After the war, Morris returned to Athens where he worked on his father’s farm for 20 years. He worked in the lumber business in Pine Creek, Pennsylvania for many years after that. In 1902, at the age of 55, he married Jane Currier of Waverly, New York. The two had met in 1901 at a G.A.R. encampment in East Towanda, Pennsylvania where she was caring for wounded soldiers. They moved to Elmira sometime in the early 1900s. Morris was one of the founding members of the Chemung County Historical Society in 1923.

Edwin Morris (second from left) with charter members of the
Chemung County Historical Society at July 4, 1923 pageant
Morris was an active member of the G.A.R. There were several G.A.R. posts in the county including Baldwin Post 6 which was organized on June 11, 1868 and named after local Civil War veteran Col. Lathrop Baldwin. Other posts were named after L. Edgar Fitch, Col. H.C. Hoffman, and Gen. A.S. Diven. Around the turn of the century, the Baldwin post had about 200 members. Morris served as commander of A.S. Diven Post 623 in the late 1920s. That post, as well as the others in the county dissolved after a time until Baldwin was the only one remaining. Morris became commander of the Baldwin Post in 1938. Upon his death in 1943, the post dissolved. Its charter and other materials from the organization are now in CCHS’s collection.

This G.A.R. hat worn by Edwin Morris is
one of many items that came to the Chemung
County Historical Society from his estate.
Morris was not only involved with the G.A.R. locally. He also held statewide offices in the organization. In 1938 and 1939 he served as Junior Vice Department Commander of the New York State Department G.A.R. and in 1940 he was elected Senior Vice Department Commander. Finally, in June 1941, he was elected Commander at the annual encampment at Lake Placid. He had been asked for several years to be the commander of the state organization but had always declined because he wanted others older than he to have the honor of the position before they passed away. He was 94 when he accepted. At the next year’s encampment in Utica, he was one of the first of nearly 1,000 guests to arrive, despite having suffered a heart attack just two months early on Appomattox Day. At that encampment, he was appointed Department Patriotic Instructor.

Ribbon from the 1942 G.A.R. encampment
Morris also participated in Elmira’s annual Memorial Day commemorations as early as the 1920s. He and the other few remaining Civil War veterans were honored during the events throughout the 1930s.  In 1938, he served as honorary marshal of the parade. At that time, only four veterans remained: Morris, Bowman Jack, Edgar Houghton, and Thomas A. Dawes. When Jack passed away in 1940, Morris was left as the last surviving veteran of the Civil War in Chemung County.

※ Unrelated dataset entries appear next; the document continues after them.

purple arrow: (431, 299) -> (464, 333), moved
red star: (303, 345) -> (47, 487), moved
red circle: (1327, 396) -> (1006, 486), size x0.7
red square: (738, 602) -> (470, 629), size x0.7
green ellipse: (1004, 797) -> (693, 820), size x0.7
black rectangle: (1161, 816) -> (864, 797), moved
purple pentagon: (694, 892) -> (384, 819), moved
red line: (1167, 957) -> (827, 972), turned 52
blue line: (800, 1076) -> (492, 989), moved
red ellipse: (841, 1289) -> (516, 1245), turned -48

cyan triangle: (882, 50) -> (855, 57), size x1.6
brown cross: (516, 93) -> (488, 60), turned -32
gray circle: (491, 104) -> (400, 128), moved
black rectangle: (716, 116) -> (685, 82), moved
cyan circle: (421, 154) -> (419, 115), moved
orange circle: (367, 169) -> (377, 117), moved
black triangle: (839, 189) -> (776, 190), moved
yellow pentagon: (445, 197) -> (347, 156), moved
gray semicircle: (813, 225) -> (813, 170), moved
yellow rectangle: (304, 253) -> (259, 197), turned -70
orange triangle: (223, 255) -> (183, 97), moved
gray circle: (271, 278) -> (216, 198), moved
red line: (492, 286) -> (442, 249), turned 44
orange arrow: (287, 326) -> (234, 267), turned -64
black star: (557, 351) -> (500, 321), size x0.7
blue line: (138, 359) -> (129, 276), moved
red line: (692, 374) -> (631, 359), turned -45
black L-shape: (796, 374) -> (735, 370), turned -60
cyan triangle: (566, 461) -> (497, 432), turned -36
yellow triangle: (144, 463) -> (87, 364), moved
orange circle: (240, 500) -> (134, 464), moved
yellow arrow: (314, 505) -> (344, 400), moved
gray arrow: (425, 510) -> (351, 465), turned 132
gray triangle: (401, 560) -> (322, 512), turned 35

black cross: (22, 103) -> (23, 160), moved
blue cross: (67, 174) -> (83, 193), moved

Memorial Day, 1935, from the Elmira Sunday Telegram, May 30, 1943
The last time Morris participated in Memorial Day activities was in 1942. His health was failing but organizers wanted to include him in the commemorations. Col. James Riffe, a World War I veteran, suggested that the parade route be changed that year so it would pass Morris’s Walnut Street residence. While the Chemung County Veterans’ Council agreed to the reroute, plans were abandoned when Morris’s health improved enough for him to ride in the parade.

Edwin Morris riding in the Elmira Memorial Day Parade
On June 17, 1943, an article reporting the passing of Edwin Morris appeared in the National Tribune: Washington, D.C. The final paragraph of the article illustrated Morris’s devotion to his country and fellow soldiers:
In December, 1941, when volunteers were being registered [for service in World War II], a card bearing his name was found among a stack of enrollments; it said, “Will gladly cooperate in advisory capacity or shoulder a gun if necessary.”

1 comment:

  1. What a story....hard to imagine a Civil War Vet still alive in the 40's....Oh what changes this man saw in his lifetime.